Q&A: Kristin Ferguson on Supporting Young People as They Learn to Support Themselves
To survive on the streets, homeless young people often make money in informal ways, whether legal, like selling recycled and self-made items, or potentially illegal, like panhandling or drug dealing. These young people may have limited “job skills,” as traditionally defined. In fact, they might not ever have had formal employment. Many of them have had contact with the criminal justice system, something potential employers might frown upon. As a result, they may be difficult to employ in mainstream jobs once they get off the street.
That un-employability is a problem, because a substantial body of research has found that finding and keeping a steady job is an important step toward exiting homelessness.
Kristin Ferguson, a researcher at the Silberman School of Social Work at Hunter College, studies how to get formerly homeless young people employed in the formal economy. They key, she says, is to figure out how best to provide a “triangle” of clinical, case management, and employment support services.
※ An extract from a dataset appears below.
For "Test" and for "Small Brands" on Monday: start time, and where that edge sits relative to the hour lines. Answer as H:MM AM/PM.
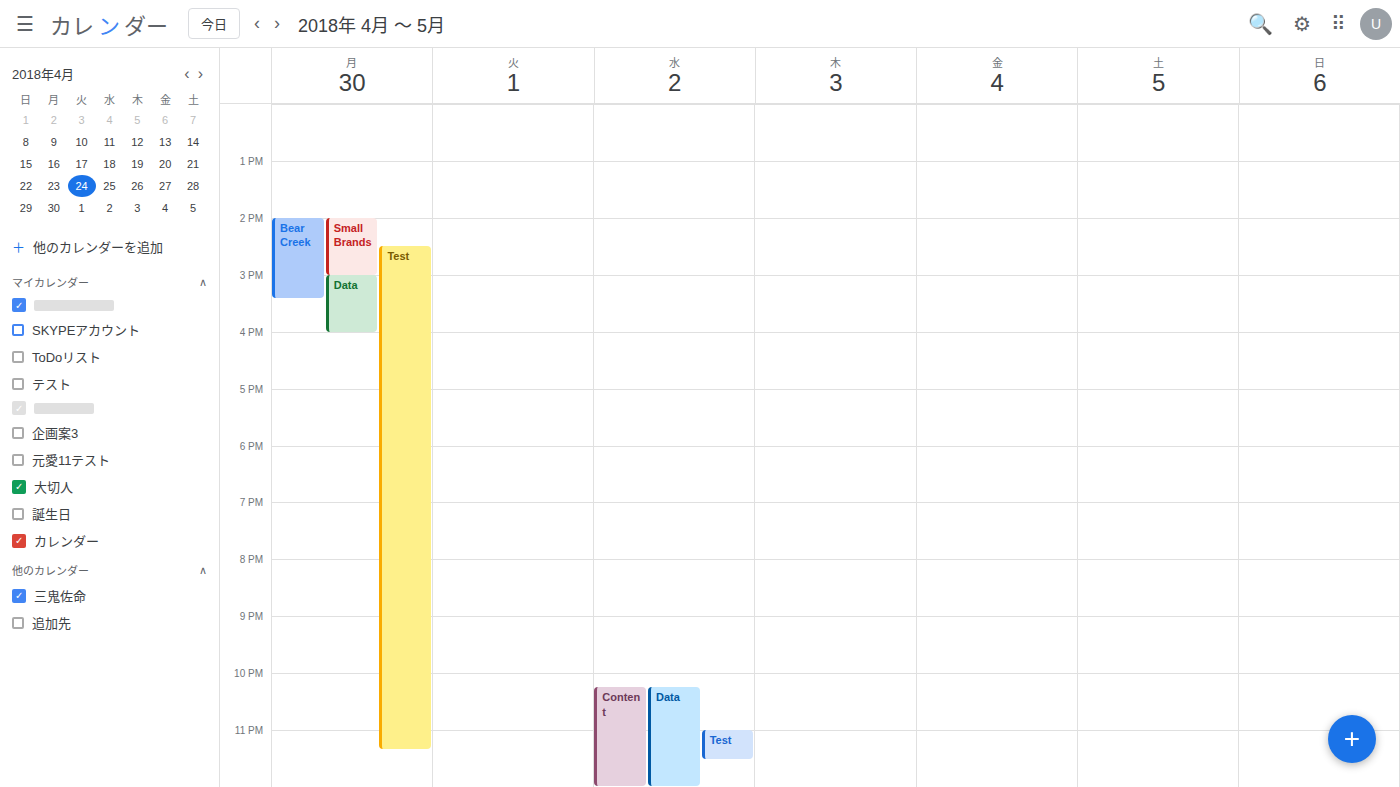
"Test": 2:30 PM, halfway between the 2 PM and 3 PM lines. "Small Brands": 2:00 PM, exactly on the 2 PM line.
We talked to Ferguson about her studies of supported employment, an evidence-based practice that involves collaboration between vocation, clinical, and mental health case management staff in services for homeless youth.
NCFY: What are some examples of what supported employment looks like in practice?
FERGUSON: Some agencies run businesses, social enterprises where the nonprofit has an agency-run business, a for-profit arm. This gives young people an opportunity to learn a trade in an industry. For example, DeLancey Street is a moving and landscaping company in San Francisco that hires homeless young people. In Los Angeles, Homeboy Industries employs former gang-involved young people, who have often experienced homelessness, in baking, silk-screening, landscaping and other trades.
NCFY: Why is supported employment an effective practice?
FERGUSON: In my data collection in LA, people told me they were so glad the program is here. They were designing apparel using Photoshop, and then embroidering and silk-screening creative designs onto hats and shirts to sell. Youth said without this program they’d be out on the streets, using drugs, or even dead.
While youth work, the clinician is in the room, and may be talking to them about anger management while they are putting together beads. Integrating clinical and employment is a hook—saying, “Come into my agency and get clinical therapy,” may not be too popular, but, “Come into my agency and make clothing and you can keep the proceeds” creates better buy-in for youth because making money to survive is their goal on the streets, and is needed to get off the streets.
Once youth are involved in an economically minded group, course, training, or business, the clinical services become more palatable to them, and they are more open to other services. They understand that if they are angry, or lashing out, it hurts their business process, and if they are high all the time, they are not going to be very productive. With the goal of making money, they themselves will begin to recognize things they may want to change. Oftentimes, clinicians use motivational interviewing—a therapy that builds on clients’ desire to change for themselves—as part of supported employment services with youth.
NCFY: What are some challenges in implementing supported employment and how do you address them?
FERGUSON: Oftentimes in this age of funding shortages, we might have a clinician doing both case management and employment work. I would love for youth workers to understand and appreciate the benefits of integrating the different types of supports, but I know there can be difficulty implementing this integration in practice. There are creative solutions I’ve seen, such as using interns and partnering with social workers interested in implementing evidence-based practice.
Have a staff person with a dedicated role in the community making relationships with employment leads. Working with employers willing and able to employ homeless young people contributes to the ability to keep young people off the streets longer term. Reach out to universities and faculties who want to do intervention research and work with you to show how it can work. In my experience doing this in the last 10 years or so, it’s not a huge financial burden to agencies – do what you’ve been doing all along, just be coordinated and open to observation and suggestion.